Javier Martinez Jimenez

Visiting Scholar in Archaeology and the Ancient World (2025-2026)

Biography

Javier Martínez Jiménez is a classical archaeologist by training, specializing in late antique urbanism and water supplies in the Western Mediterranean. He is currently an EMERGIA Post-doctoral research fellow in the University of Granada's Department of Prehistory and Archaeology. At Granada, his work is focused on the CAUAT – Cultura del Agua Urbana en la Antigüedad Tardía (Urban Water Culture in Late Antiquity) project, a four-year project in which he is assessing the dialectics between water infrastructure and local urban cultures in the late antique Mediterranean, working with published data on urban water infrastructure from across the Mediterranean, combining it with anthropological understandings of local culture and Place Theory. The study will culminate in text that presents the cultural importance of water in four different aspects of the late antique city: civic culture, religious cults, social habitus, and industrial activities. 
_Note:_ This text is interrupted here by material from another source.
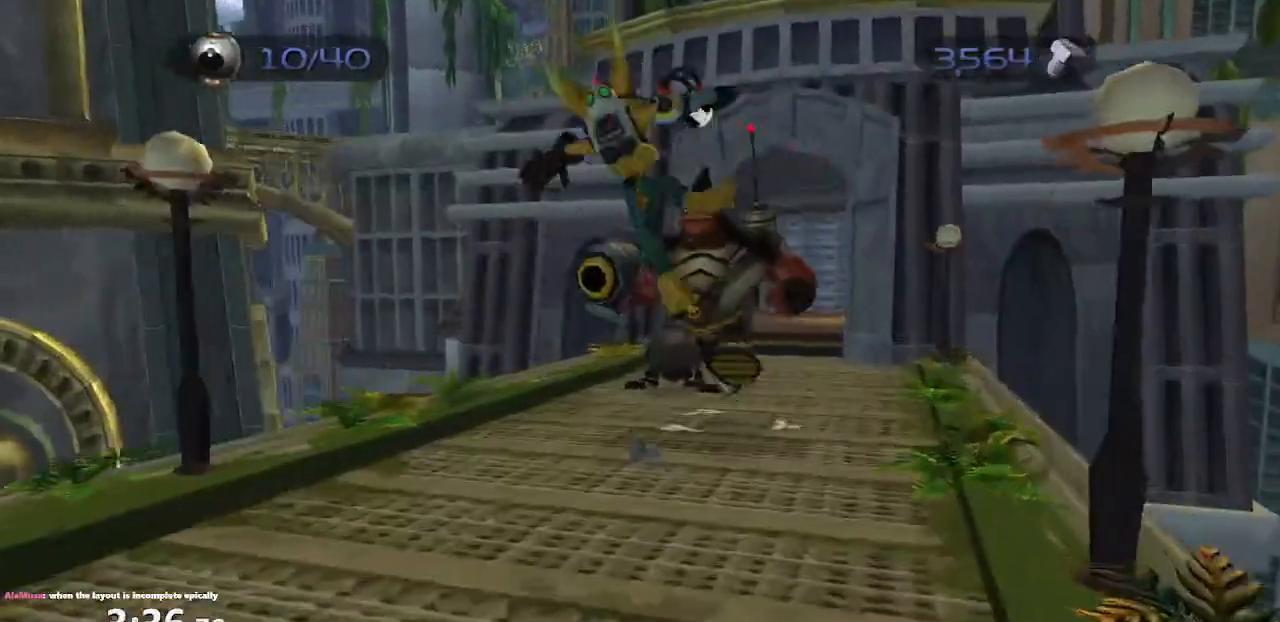
{"dt_ms": 500, "buttons": ["CROSS", "R1"], "left_stick": "up", "right_stick": "center", "events": [[133, "CROSS", "down"], [150, "R1", "down"], [200, "left_stick", "up-right"], [317, "left_stick", "up"]]}
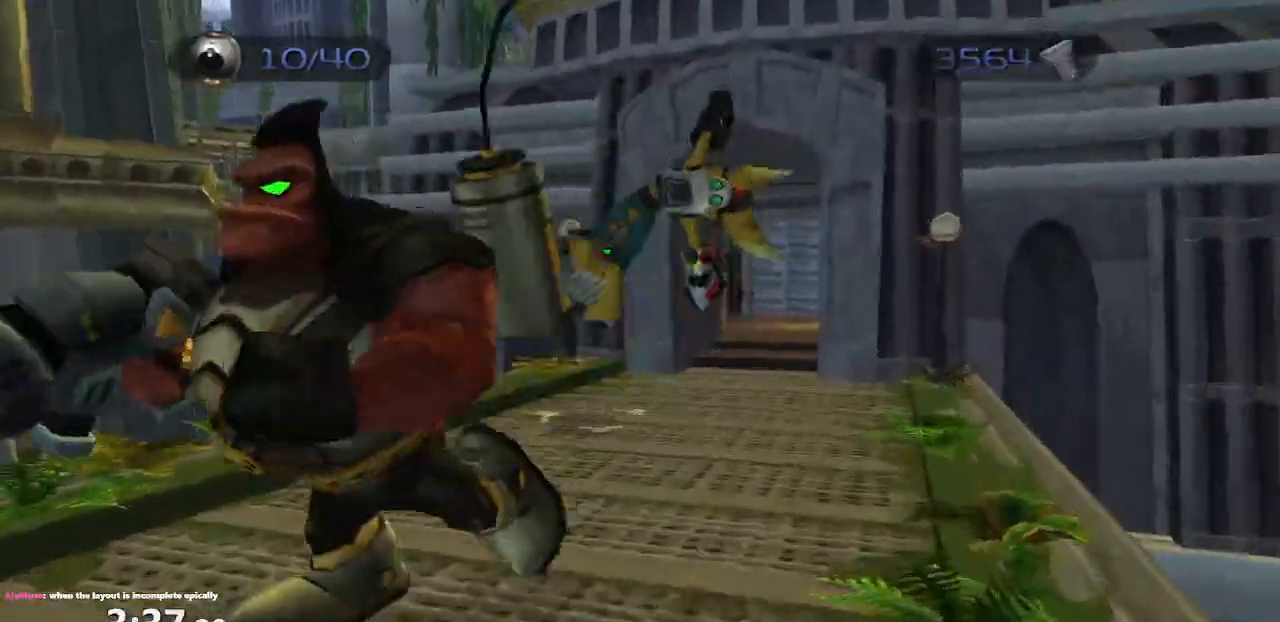
{"dt_ms": 500, "buttons": [], "left_stick": "up", "right_stick": "center", "events": [[67, "R1", "up"], [100, "CROSS", "up"]]}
Martinez Jimenez's doctoral thesis is on the aqueducts of the Iberian Peninsula between the fifth and tenth centuries AD, completed at Oxford (2014) under the supervision of Bryan Ward-Perkins. His postdoctoral publications include a handbook on late antique and early medieval archaeology of Iberia (Amsterdam University Press, 2018), the monograph resulting from his thesis (Gorgias Press, 2019), the papers derived from his field projects at Reccopolis (Journal of Roman Archaeology 36.1, 2023) and Casa Herrera (Studies in Late Antiquity 6.1, 2022), and two collaborative articles on applying new methodological approaches to late antique archaeology (Journal of Mediterranean Archaeology 28.1, 201; Early Medieval Europe 31.1, 2023).